I'll typically repeat that cycle two or three times; after a half hour, my legs are tingling and alive. It's an addiction, I tell you: my drug of choice. And as you can see in the picture, the lounging area can be a social hotspot of sorts. A person in the boots or the tubs is a captive audience, and it's really nice to trade ideas and listen to the way other people train.

I would be remiss without mentioning the other huge benefit of Recharge, and that is the amazing hands-on repair courtesy of Austin Baillie. A former collegiate runner at UC Boulder (no further cred needed), he is a certified massage therapist who counts something like 25 Olympians as his current or past clients, including two-time Gold Medalist Mo Farah.

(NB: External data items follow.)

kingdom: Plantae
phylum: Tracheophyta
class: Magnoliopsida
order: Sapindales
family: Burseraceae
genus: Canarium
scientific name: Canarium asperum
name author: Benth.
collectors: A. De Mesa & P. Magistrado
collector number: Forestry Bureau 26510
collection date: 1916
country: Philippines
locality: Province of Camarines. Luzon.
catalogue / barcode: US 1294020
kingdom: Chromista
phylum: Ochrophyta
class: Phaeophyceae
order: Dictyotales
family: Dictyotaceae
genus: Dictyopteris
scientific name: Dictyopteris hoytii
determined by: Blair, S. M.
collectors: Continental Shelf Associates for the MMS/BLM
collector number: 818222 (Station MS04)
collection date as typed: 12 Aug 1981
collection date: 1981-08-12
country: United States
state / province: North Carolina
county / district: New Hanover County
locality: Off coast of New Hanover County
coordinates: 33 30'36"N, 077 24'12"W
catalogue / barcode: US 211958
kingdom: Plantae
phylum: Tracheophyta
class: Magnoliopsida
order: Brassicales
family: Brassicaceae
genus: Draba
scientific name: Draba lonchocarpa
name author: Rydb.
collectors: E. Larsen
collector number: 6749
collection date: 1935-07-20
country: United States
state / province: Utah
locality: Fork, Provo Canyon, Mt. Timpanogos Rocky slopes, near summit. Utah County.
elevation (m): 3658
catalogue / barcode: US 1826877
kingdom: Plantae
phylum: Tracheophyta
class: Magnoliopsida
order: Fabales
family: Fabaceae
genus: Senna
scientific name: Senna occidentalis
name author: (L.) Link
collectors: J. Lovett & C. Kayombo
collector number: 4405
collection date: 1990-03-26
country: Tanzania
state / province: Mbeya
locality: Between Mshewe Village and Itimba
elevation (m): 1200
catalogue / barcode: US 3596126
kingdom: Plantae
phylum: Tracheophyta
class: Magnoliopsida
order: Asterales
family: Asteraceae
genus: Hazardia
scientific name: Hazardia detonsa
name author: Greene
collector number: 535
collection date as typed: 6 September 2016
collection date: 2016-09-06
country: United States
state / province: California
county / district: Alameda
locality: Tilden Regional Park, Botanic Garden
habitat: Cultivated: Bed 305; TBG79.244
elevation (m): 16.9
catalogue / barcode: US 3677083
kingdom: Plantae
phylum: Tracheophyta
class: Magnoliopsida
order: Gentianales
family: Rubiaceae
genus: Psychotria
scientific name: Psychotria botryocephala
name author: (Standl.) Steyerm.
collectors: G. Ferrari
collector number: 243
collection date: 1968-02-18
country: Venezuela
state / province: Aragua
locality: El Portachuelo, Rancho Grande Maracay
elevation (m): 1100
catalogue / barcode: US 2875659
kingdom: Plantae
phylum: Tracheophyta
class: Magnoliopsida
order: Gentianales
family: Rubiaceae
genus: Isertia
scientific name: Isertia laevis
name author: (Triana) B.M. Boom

Austin is a master of leverage and technique: with my eyes closed, I'd swear he weighs 300 pounds and holds a grudge. He'll go to any level you want, and HE WILL FIX YOUR BODY. I went to him with a calf strain and a marathon in seven weeks; three days after he worked on me, I ran 18 miles with no discomfort at all. The man knows his stuff.

After having opened Recharge just last August, their business has been booming. They are in the process of remodeling a much larger space nearby that will include all of the above plus room for cardio, yoga, etc... And they have licensed their business plan to a new location near San Francisco: some cyclists who came into town for a race fell in love with the concept and begged the Baillies to share their brilliance with the world.

I've told friends in faraway places about Recharge, and they practically cry with jealousy at the genius of the concept.

Sometimes I feel like I'm missing out on life. Then I go to Recharge, and everything makes sense again.